■ **YOUR OBJECTIVE**: Reproduce the passage of the Thai Union Group profile below, starting with "Producer of seafood-based" and going on through "and prepared foods.".

■ **SELECTED EXCERPT**:
- Opening Delimiter -

Thai Union Group PCL
- Type: Public
- Traded as: SET: TU
- ISIN: TH0450010Y08
- Industry: Food
- Founded: Thailand (17 March 1977; 47 years ago)
- Headquarters: Samut Sakhon, Thailand
- Area served: Worldwide
- Key people: Thiraphong Chansiri (President and CEO) Thiraphong Chansiri (Executive Chairman)
- Products: Seafood (frozen, canned, chilled)
- Revenue: ▲140 billion baht (2017)
- Net income: ▲6 billion baht
- Total assets: ▲146.3 billion baht
- Total equity: ▲48.2 billion baht
- Number of employees: 49,000 (2017)
- Website: www.thaiunion.com

= Thai Union Group =

Producer of seafood-based food products

Thai Union Group PCL is a Thailand-based producer of seafood based products. It was founded in 1977, and was listed on the Stock Exchange of Thailand (SET) on 22 November 1994.

Thai Union operates worldwide with plant facilities in France, Germany, Ghana, Poland, Portugal, Papua New Guinea, Norway, Seychelles, Scotland, Vietnam, Thailand and the United States. Its business includes tuna, shrimp, sardines, mackerel, salmon, pet food and prepared foods.

- Closing Delimiter -

■ **DATA EXTRACT**:
- Opening Delimiter -

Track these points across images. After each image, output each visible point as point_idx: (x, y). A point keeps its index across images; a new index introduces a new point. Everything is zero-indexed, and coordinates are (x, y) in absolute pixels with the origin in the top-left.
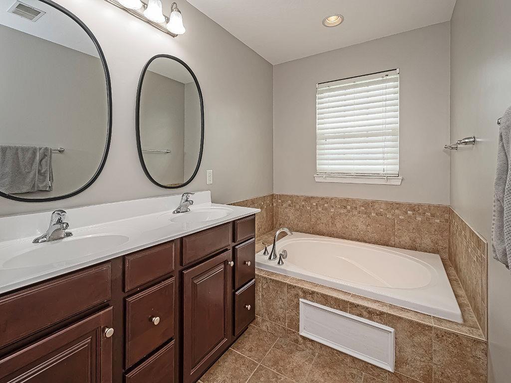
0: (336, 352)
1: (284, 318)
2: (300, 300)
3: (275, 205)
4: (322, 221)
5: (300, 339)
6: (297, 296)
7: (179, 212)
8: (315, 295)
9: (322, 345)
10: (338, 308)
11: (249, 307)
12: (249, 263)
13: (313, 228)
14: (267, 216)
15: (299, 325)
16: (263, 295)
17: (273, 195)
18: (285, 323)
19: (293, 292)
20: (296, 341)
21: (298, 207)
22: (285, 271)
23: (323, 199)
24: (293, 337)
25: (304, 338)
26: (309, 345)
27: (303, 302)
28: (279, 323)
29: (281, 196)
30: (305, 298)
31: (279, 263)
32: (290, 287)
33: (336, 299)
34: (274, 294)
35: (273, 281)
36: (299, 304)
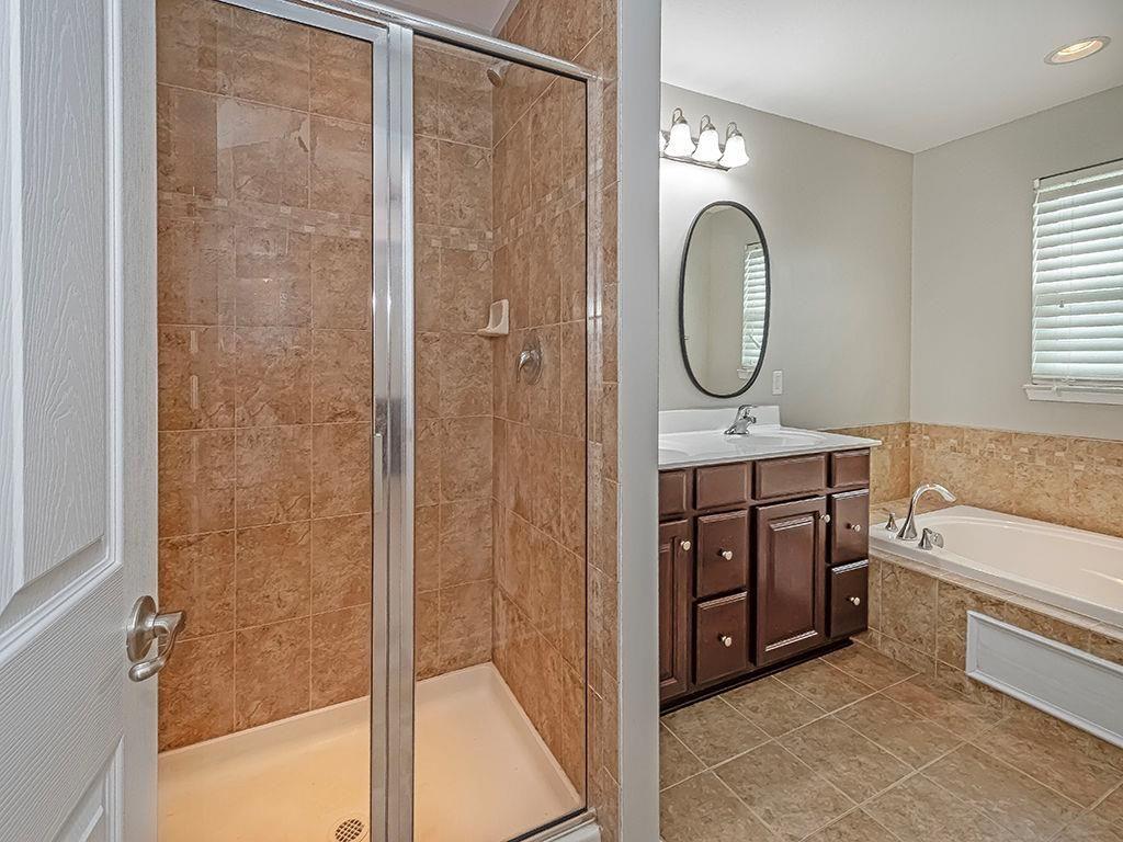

- Closing Delimiter -

■ **WRITTEN SOLUTION**:
Producer of seafood-based food products

Thai Union Group PCL is a Thailand-based producer of seafood based products. It was founded in 1977, and was listed on the Stock Exchange of Thailand (SET) on 22 November 1994.

Thai Union operates worldwide with plant facilities in France, Germany, Ghana, Poland, Portugal, Papua New Guinea, Norway, Seychelles, Scotland, Vietnam, Thailand and the United States. Its business includes tuna, shrimp, sardines, mackerel, salmon, pet food and prepared foods.